Board talks Amendment 61 what-ifs
District 51 may join the growing November ballot in an effort to offset the effects of another ballot measure.
The district has a handful of options for handling the effects of Amendment 61 if it passes, District Support Services Executive Director Melissa Callahan DeVita told the board Tuesday at a retreat. If passed, Amendment 61 would ban the state from offering interest-free cash loans to school districts, limit loan periods to a year, decrease tax rates once a loan is repaid and limit bonded indebtedness payback periods, which currently last 20 to 30 years on average for school districts, to 10 years.

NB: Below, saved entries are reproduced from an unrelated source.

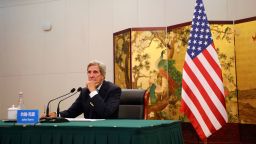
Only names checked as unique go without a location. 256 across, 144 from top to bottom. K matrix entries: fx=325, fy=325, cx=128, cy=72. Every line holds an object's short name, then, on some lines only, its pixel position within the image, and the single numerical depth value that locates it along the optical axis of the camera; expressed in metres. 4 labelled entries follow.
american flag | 4.19
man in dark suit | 3.26
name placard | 2.38
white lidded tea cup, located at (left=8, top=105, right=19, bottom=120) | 2.73
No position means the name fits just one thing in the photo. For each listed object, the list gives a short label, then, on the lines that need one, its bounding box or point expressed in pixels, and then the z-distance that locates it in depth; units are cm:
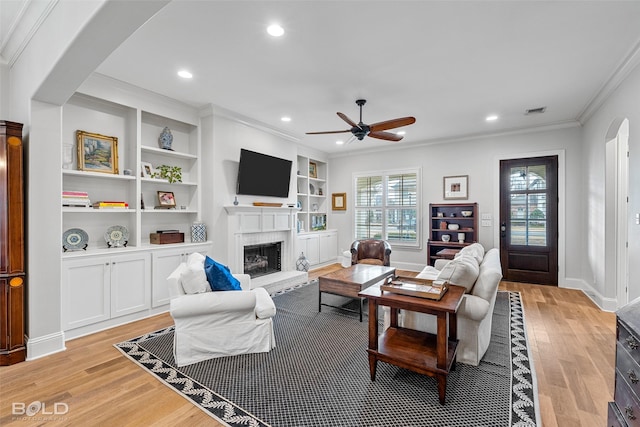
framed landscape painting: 340
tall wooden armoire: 252
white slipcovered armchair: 251
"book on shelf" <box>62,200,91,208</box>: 321
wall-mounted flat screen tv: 476
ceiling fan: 348
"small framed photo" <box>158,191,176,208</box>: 414
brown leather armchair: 534
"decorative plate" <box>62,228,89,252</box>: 323
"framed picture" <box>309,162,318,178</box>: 725
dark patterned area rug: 188
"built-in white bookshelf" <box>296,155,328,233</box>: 692
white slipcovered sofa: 244
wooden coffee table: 357
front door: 521
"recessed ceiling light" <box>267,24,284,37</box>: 245
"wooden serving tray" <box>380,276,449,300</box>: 218
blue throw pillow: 270
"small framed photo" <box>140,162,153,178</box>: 391
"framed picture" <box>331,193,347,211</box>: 743
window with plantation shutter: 654
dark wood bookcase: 563
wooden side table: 197
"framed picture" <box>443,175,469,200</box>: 594
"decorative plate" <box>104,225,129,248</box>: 358
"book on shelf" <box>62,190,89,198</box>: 321
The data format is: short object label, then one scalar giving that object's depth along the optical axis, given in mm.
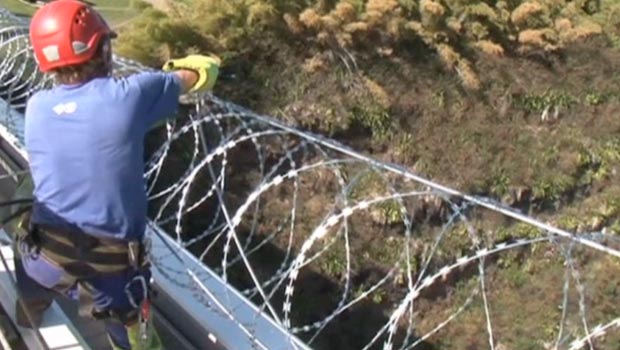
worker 2207
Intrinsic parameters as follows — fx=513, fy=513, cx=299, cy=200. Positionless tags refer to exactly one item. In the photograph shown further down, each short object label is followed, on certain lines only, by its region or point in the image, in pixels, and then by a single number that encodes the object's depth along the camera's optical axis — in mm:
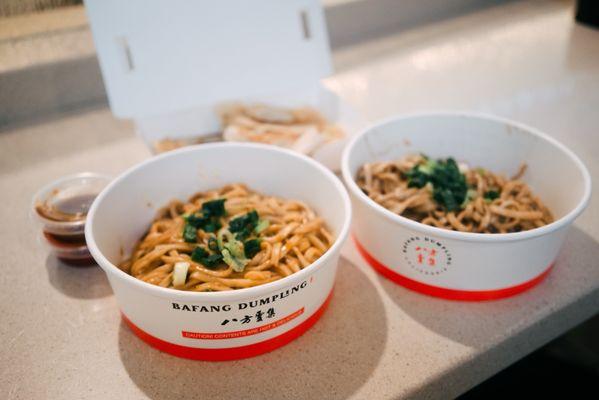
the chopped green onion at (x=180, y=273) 326
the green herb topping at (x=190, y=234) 361
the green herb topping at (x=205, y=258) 336
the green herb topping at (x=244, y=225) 360
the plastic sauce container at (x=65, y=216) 365
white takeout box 449
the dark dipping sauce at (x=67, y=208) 371
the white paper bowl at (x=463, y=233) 322
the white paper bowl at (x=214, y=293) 285
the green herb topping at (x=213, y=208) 378
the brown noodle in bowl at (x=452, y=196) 384
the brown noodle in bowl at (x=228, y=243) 332
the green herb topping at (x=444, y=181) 392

Alternative education funding options local voters could approve before the amendment passes, in case it passes, include selling land or assets to increase cash reserves or asking Mesa County for an advance on district property tax shares, DeVita said. Options also include permitting the district to issue bonds to cover District 51 general fund costs, something allowed this year only under Senate Bill 205, or to allow the district to maintain its mill levy tax rate while taking a loan that would be repaid by the end of the same fiscal year the money is borrowed, according to DeVita.
Board member Diane Rice said she worries voters will see a district ballot question as an antithesis to Amendment 61 and related measures Amendment 60 and Proposition 101, which will decrease taxes. Neither possible District 51 measure would be a tax increase, though, Superintendent Steve Schultz said.
“People have to understand what we’re doing or it could blow up in our face,” Schultz said.
Board member Leslie Kiesler said several other Colorado school districts have held a place on the November ballot for a funding question in response to Amendment 61. She suggested sharing the responsibility of getting the word out with those districts if District 51 and others go forward with ballot questions.
The district filed paperwork to reserve a spot on the Nov. 2 ballot, Schultz said. The school board has not voted on holding a place on the ballot or whether to ask a question on the ballot, he said.
While election costs vary from year to year, the last election the district was involved in cost about $80,000, according to DeVita.
“Where could we find money to pay for that?” Board member Cindy Enos-Martinez asked.
“We’d have to revamp our budget and find it,” DeVita said.
The district already cut millions from its 2010-11 budget.
The board will vote on a resolution at its next meeting, Aug. 17, expressing opposition to Amendments 60 and 61 and Proposition 101. The board has to decide by Sept. 2 whether to place a question on November’s ballot responding to funding issues that may result from the measures.